陳武鎮は1949年、屏東県の萬巒郷で生まれました。それは権威主義統治下の戒厳令がしかれた時代でした。1969年に高雄・左営の海軍新兵訓練中心で兵役に就き、適性検査の回答用紙に「反中央反対国民党」の8文字を書いたことで「叛乱罪」に問われて軍事法廷に送られ、「懲治叛乱条例第7条」に違反したとして懲役2年を言い渡されました。控訴を諦め、台東の泰源感訓監獄に収容されました。政治犯となって囚禁され、家族が政治的抑圧を受けて精神的にも心理的にも傷を負ったことが、陳を、苦難を絵筆で記録し、彫刻刀で刻むことで、台湾人に「二・二八事件と白色テロに踏みにじられた台湾の歴史を忘れるな」と訴える行為に駆り立てました。
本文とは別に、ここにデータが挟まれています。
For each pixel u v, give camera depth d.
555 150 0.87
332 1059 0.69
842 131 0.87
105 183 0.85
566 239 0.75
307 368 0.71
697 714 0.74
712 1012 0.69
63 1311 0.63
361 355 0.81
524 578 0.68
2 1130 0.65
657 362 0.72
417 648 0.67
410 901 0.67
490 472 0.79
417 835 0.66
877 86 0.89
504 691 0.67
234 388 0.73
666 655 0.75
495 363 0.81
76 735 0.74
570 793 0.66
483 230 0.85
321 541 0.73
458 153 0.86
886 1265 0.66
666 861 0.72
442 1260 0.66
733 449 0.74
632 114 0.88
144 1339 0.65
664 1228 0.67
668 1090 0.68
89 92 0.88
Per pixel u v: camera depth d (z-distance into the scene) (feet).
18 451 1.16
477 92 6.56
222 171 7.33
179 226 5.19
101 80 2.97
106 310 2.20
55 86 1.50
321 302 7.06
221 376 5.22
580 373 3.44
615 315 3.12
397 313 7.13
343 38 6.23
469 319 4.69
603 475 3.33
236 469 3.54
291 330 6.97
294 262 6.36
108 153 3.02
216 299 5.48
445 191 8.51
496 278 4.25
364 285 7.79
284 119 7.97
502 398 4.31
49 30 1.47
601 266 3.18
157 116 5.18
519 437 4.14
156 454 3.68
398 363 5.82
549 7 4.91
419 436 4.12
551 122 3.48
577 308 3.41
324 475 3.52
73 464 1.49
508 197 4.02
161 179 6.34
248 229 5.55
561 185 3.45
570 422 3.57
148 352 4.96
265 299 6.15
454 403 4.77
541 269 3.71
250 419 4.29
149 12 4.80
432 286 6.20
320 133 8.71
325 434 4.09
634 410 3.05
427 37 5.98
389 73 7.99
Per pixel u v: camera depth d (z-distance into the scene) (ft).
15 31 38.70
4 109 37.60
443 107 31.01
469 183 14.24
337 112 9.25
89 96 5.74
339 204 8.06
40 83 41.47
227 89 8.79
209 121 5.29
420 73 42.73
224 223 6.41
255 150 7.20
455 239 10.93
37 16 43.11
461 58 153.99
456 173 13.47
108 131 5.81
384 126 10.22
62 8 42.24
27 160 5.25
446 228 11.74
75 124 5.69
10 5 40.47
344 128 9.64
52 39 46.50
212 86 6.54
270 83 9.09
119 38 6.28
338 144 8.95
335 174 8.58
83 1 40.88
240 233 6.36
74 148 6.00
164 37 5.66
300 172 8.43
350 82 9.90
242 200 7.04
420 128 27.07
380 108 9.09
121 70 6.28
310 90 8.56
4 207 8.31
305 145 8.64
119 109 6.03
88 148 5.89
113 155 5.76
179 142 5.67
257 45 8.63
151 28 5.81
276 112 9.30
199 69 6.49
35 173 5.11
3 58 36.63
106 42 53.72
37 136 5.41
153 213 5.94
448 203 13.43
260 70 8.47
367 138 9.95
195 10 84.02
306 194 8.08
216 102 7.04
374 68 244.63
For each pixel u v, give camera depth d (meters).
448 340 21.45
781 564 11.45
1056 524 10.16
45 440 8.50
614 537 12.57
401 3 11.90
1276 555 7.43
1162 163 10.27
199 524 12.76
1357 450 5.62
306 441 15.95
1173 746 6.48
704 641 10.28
2017年、二二八国家紀念館は陳武鎮氏と共同で「風中的名字(風の中の名前)」油絵展を開催しました。そして2020年、再び陳氏を招き「あの日・あの日の後:陳武鎮二二八関連芸術創作展」を開催します。「虐殺」シリーズの木彫作品10点および「家族」シリーズの油絵作品18点を展示し、二・二八事件で受難者が射殺された瞬間と遺族のその後の苦しみについて掘り下げていきます。あの日、あの日の後、それは私たち台湾の歴史の永遠の痛みなのです。

特別展示|彼らの時代:台展93

意志固く誇り高き道:青年 張万傳

張万傳は性格が誇り高く不屈であったことに加え、戦時中という情勢も相まって、青春時代は各地を放浪していました。台湾やアモイの風景、友人の店での鮮魚料理などを、軽快に筆を動かし紙上に瞬時に描き出しました。しかし、1947年、建国中学で教鞭を執っていた際、二・二八事件の抗争に参加した生徒を支援した疑いをかけられ、また、校長の陳文彬、教師の王育霖や生徒等が相次いで拘留されると、身の安全のために陽明山や金山に避難しました。そして、そこで人生の伴侶に出会ったことで、教師を職業とし、引退後は絵を描くことに生活の重きを置くこととしたのです。今回の特別展では張万傳の半生をテーマに、張が絵画を学び台湾美術展覧会(略称「台展」)に1回、総督府美術展覧会(略称「府展」)に4回入選するまで、そして、画会の結成から二・二八事件後、教師生活に入るまでを中心に紹介し、25点の作品を展示しています。「生活の中にある芸術こそが真実である」という信念のもと、日本統治時代、二・二八事件、戒厳令期を経て、今日の民主的で自由な時代にいたるまで、いかなる社会情勢にも拘わらず、常に誇りを持って歩んできた張は、台湾近代美術史の一頁を刻む存在です。

特別展|二・二八事件と台湾独立運動

啓蒙と行動:彼らの青春 私たちの歴史

1945年9月、アメリカ統合参謀本部により作成された「一般命令第一号(General Order No. 1)」が発令され、蒋介石は連合国軍中国戦区大元帥として中国(満州を除く)、台湾、北緯16度以北の仏領インドシナの日本軍の降伏を受けることとなりました。これに基づき、台湾の接収を行い「実質的に」台湾の統治を続けたのです。ところが、その統治は妥当なものではなかったため、戦後の台湾経済は悪性インフレ、深刻な物資不足、伝染病の流行など混乱に陥り、人々の不満が積もりに積もった結果、1947年に二・二八事件が勃発することとなりました。1949年、国民政府は中国共産党との戦いに敗れ、中国から台湾に撤退しました。同年、戒厳令が敷かれ、台湾は白色テロの時代に入りました。軍部と警察が権力を濫用し、事件のでっち上げや冤罪が頻繁にあり、言論や思想も厳しく統制されました。蒋介石政権が行った一連の粛清や高圧的な統治下にあった知識人のなかには難を逃れようと海外に亡命、留学する者もいました。海外に出た青年たちは、さまざまな思想や自由な空気に触れることで、もはや国民党政権が作り上げた偽りの民主主義を信じることができず、学生会や同郷会を組織し、台湾の主権と地位の確定について解釈する権利を得ようと、国民党の海外特務が張り巡らすネットワークによる脅威の中、身を挺して国民党による権威主義体制下の独裁と闘いました。さまざまな弾圧にも屈することなく、海外における台湾人コミュニティは拡大し、国際的な反政府勢力と連携すべく取り組みを進めました。台湾アイデンティティの啓発、政治犯の救済、台湾における民主主義の実現を目指し、海外の台湾青年たちは人々と力を合わせ、民主と独立の道を一歩一歩進んできたのです。